Strict Two-Phase Locking

The first phase of Strict-2PL is same as 2PL. After acquiring all the locks in the first phase, the transaction continues to execute normally. But in contrast to 2PL, Strict-2PL does not release a lock after using it. Strict-2PL holds all the locks until the commit point and releases all the locks at a time.
Strict-2PL does not have cascading abort as 2PL does.

Timestamp-based Protocols

The most commonly used concurrency protocol is the timestamp based protocol. This protocol uses either system time or logical counter as a timestamp.
Lock-based protocols manage the order between the conflicting pairs among transactions at the time of execution, whereas timestamp-based protocols start working as soon as a transaction is created.
Every transaction has a timestamp associated with it, and the ordering is determined by the age of the transaction. A transaction created at 0002 clock time would be older than all other transactions that come after it. For example, any transaction 'y' entering the system at 0004 is two seconds younger and the priority would be given to the older one.
In addition, every data item is given the latest read and write-timestamp. This lets the system know when the last ‘read and write’ operation was performed on the data item.
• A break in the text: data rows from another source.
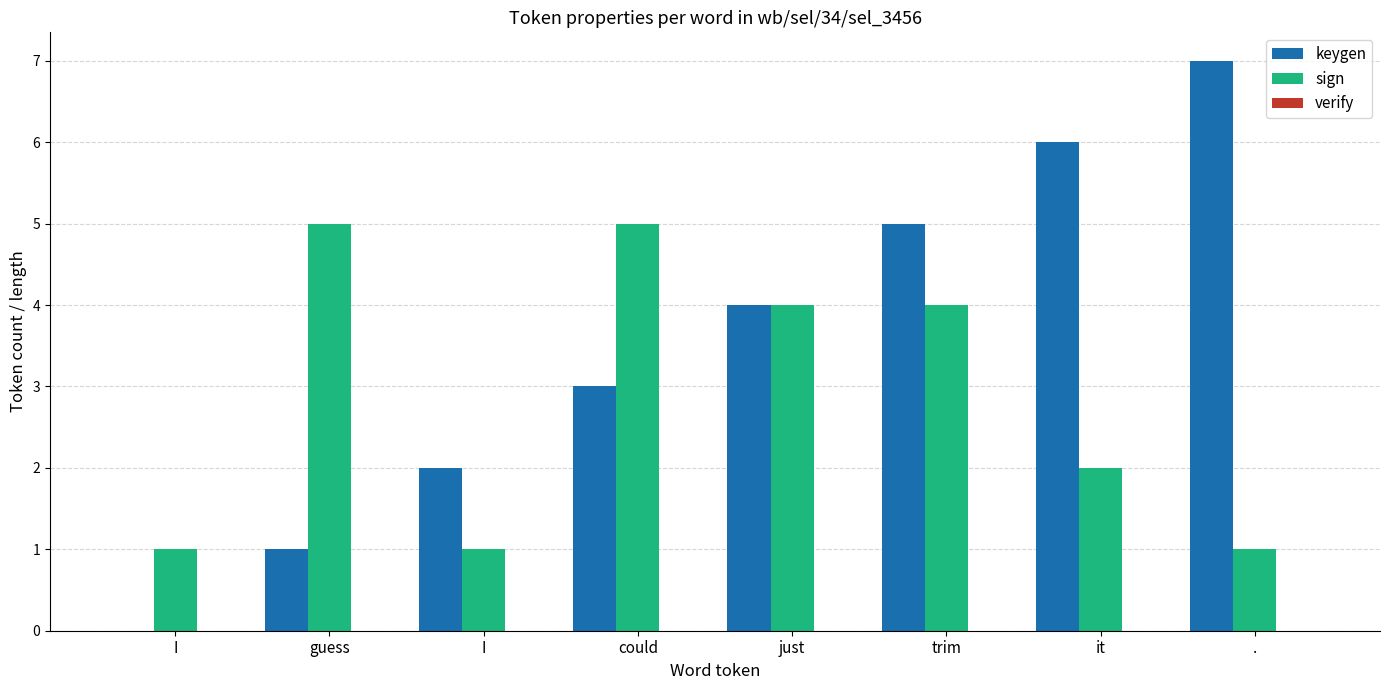

Are the bars horizontal?

No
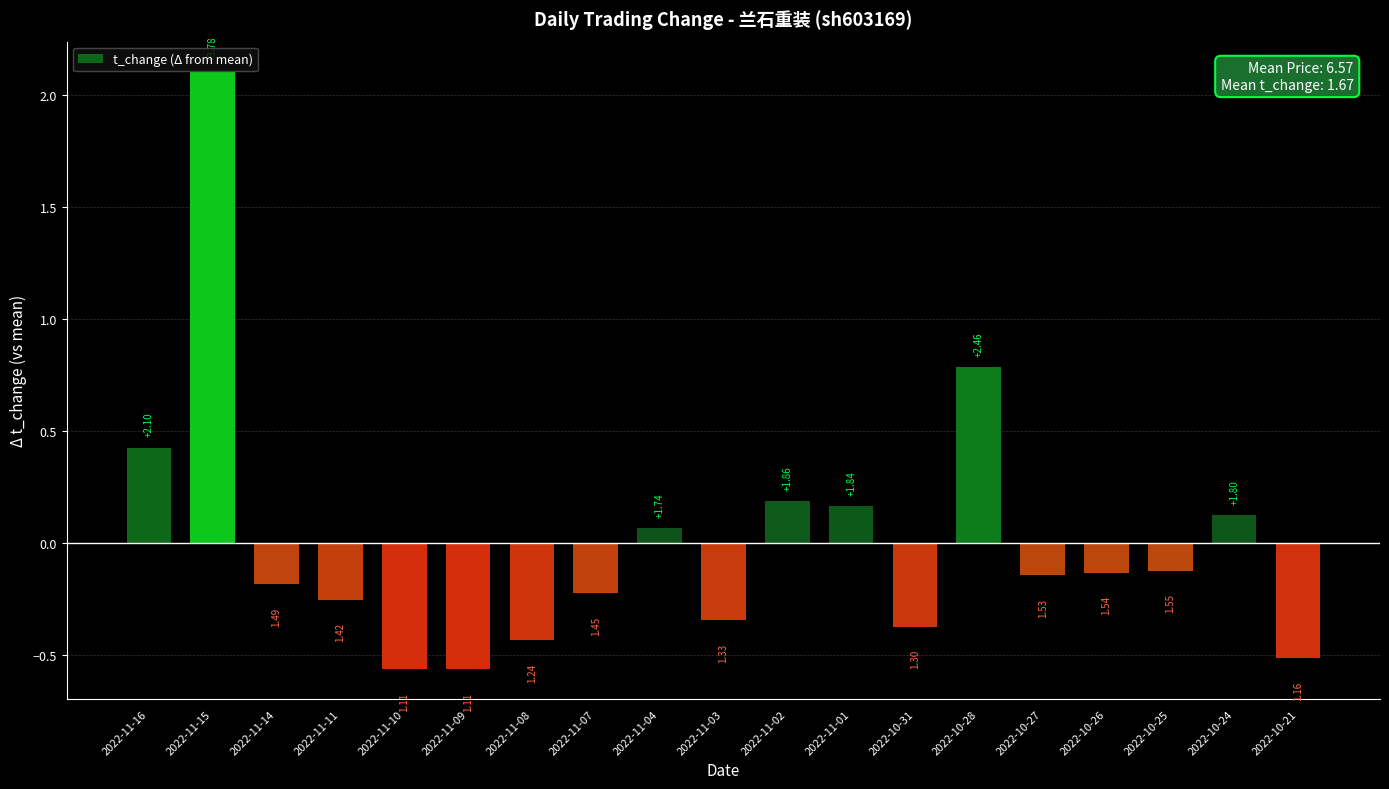

What is the change in value from 2022-11-04 to 2022-11-03?

-0.4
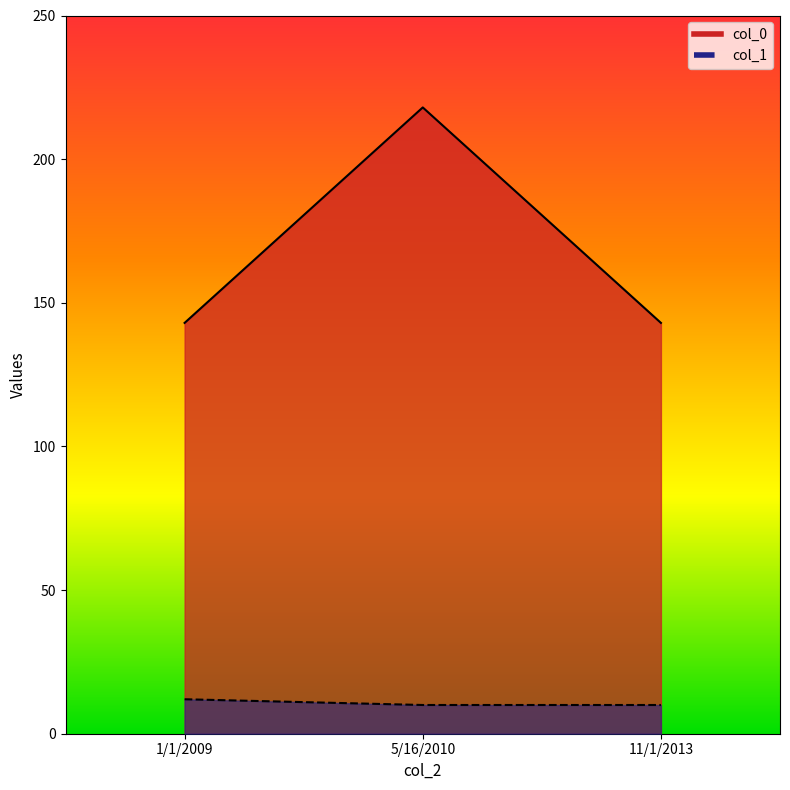

Which series has the widest spread of values?

col_0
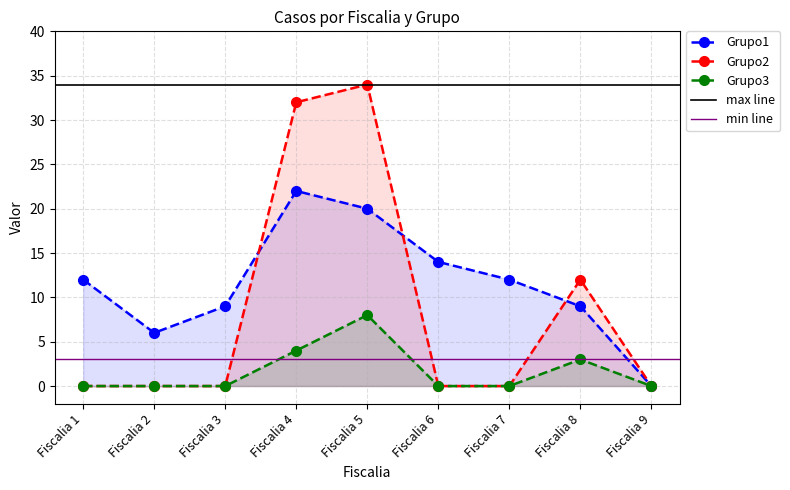

Is it true that Grupo2 equals 16 at Fiscalia 8?

False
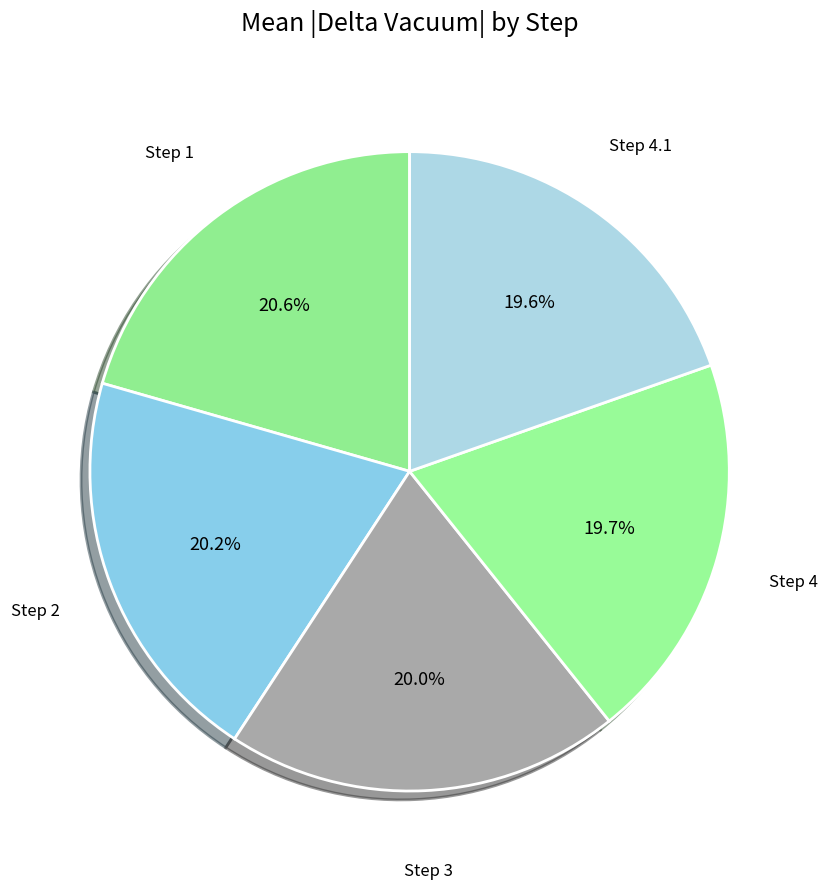

How many slices are in this pie chart?

5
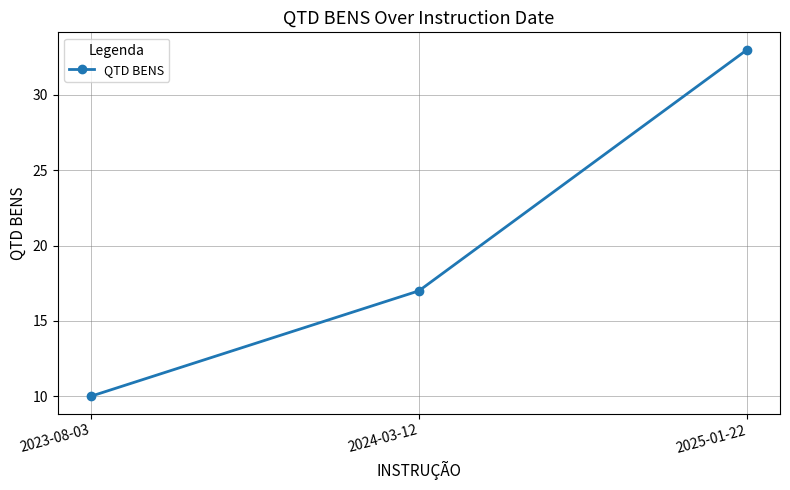

Which label corresponds to the largest value in the chart?

2025-01-22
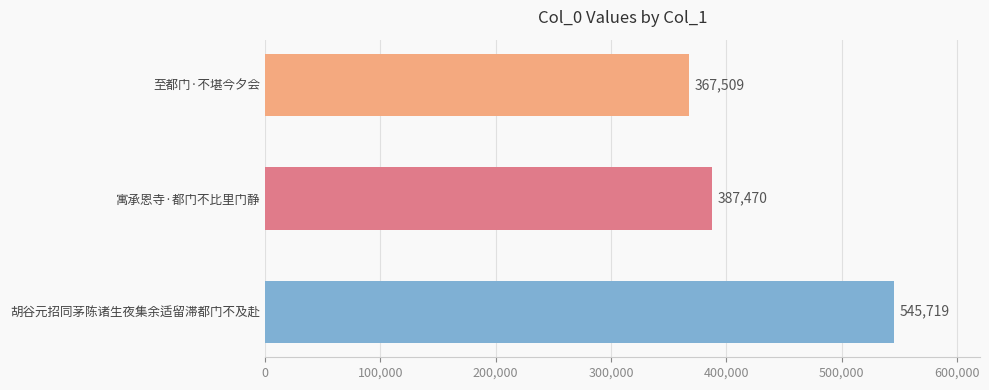

Rank the categories by value from lowest to highest.

至都门·不堪今夕会, 寓承恩寺·都门不比里门静, 胡谷元招同茅陈诸生夜集余适留滞都门不及赴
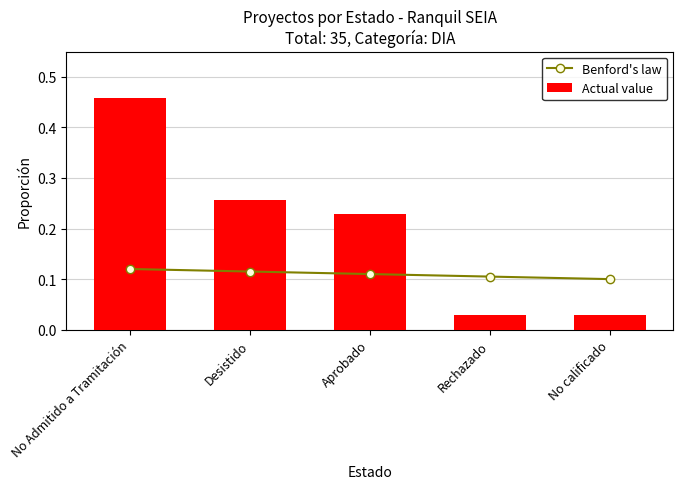

At which category is the sum across all series the highest?

No Admitido a Tramitación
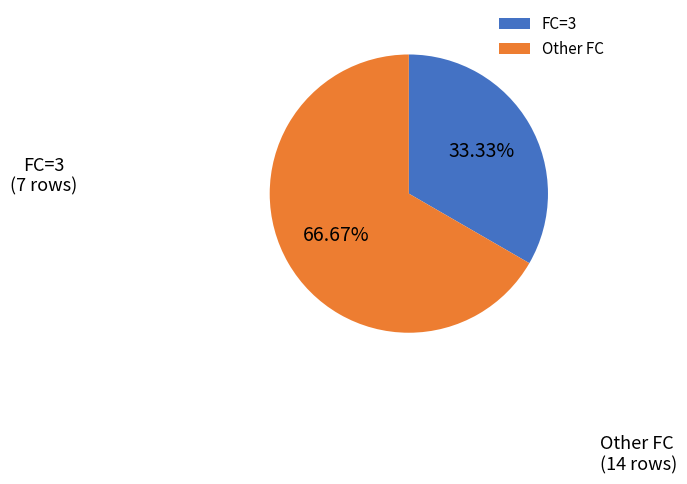

What is the ratio of the value at FC=3 to the value at Other FC?

0.5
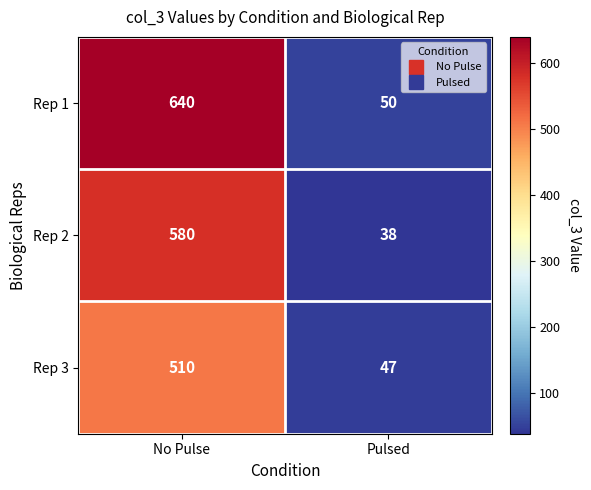

The Rep 1 series shows 50 at Pulsed. True or false?

True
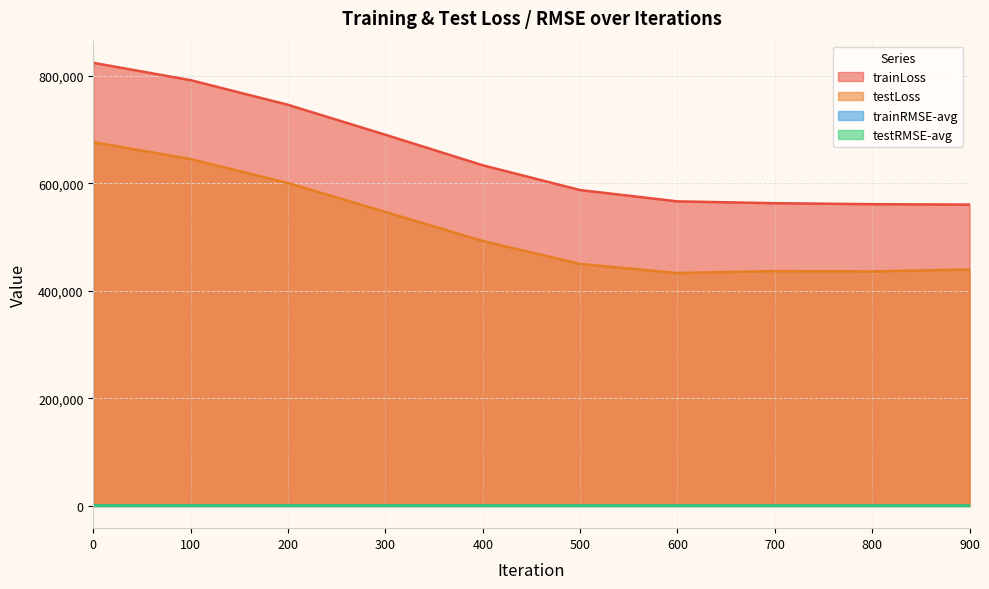

The trainLoss series shows 633769.2 at 400. True or false?

True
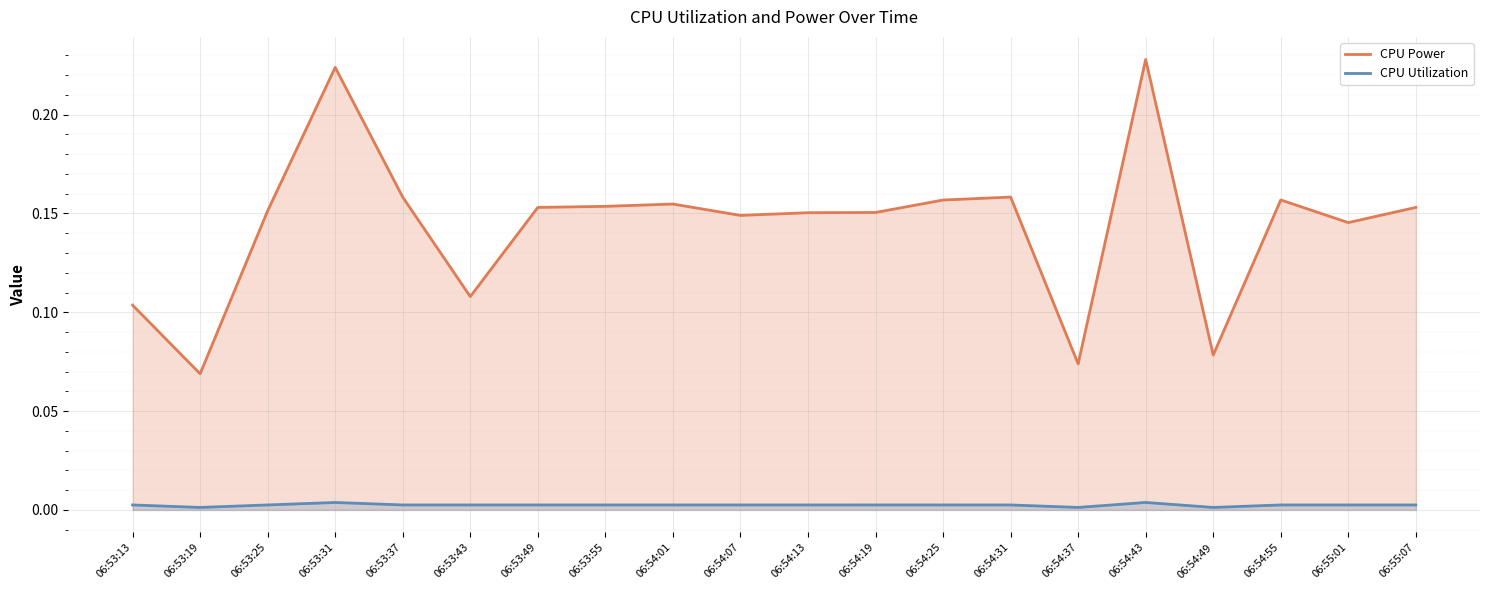

What is the total value across all series at 06:53:55?

0.2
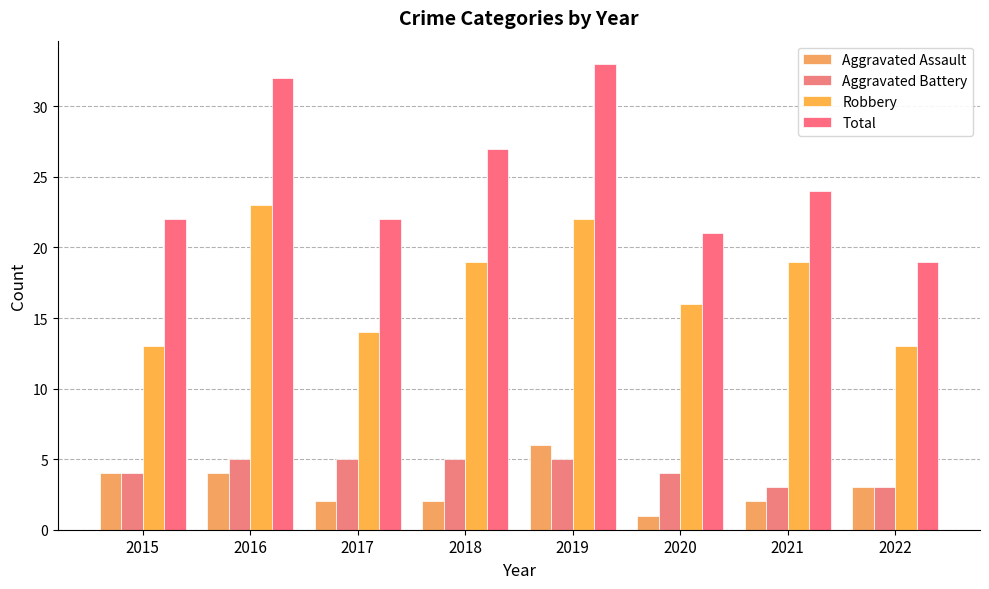

At which label is Total closest to 26?

2018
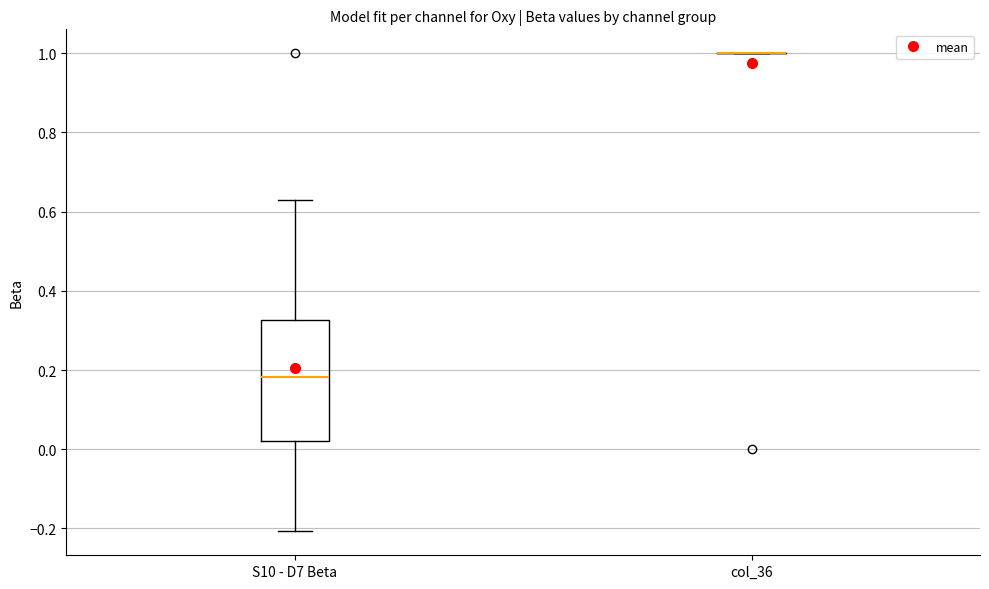

Comparing the boxes themselves (not the whiskers), which one is the tallest?

S10 - D7 Beta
Timestamp Ordering Protocol

The timestamp-ordering protocol ensures serializability among transactions in their conflicting read and write operations. This is the responsibility of the protocol system that the conflicting pair of tasks should be executed according to the timestamp values of the transactions.

• The timestamp of transaction T_i is denoted as TS(T_i).
• Read time-stamp of data-item X is denoted by R-timestamp(X).
• Write time-stamp of data-item X is denoted by W-timestamp(X).

Timestamp ordering protocol works as follows −

• If a transaction Ti issues a read(X) operation −
• If TS(Ti) < W-timestamp(X)
  • Operation rejected.
• If TS(Ti) >= W-timestamp(X)
  • Operation executed.
• All data-item timestamps updated.
• If a transaction Ti issues a write(X) operation −
• If TS(Ti) < R-timestamp(X)
• Operation rejected.
• If TS(Ti) < W-timestamp(X)
• Operation rejected and Ti rolled back.
• Otherwise, operation executed.

Thomas' Write Rule

This rule states if TS(Ti) < W-timestamp(X), then the operation is rejected and T_i is rolled back.
Time-stamp ordering rules can be modified to make the schedule view serializable.
Instead of making T_i rolled back, the 'write' operation itself is ignored.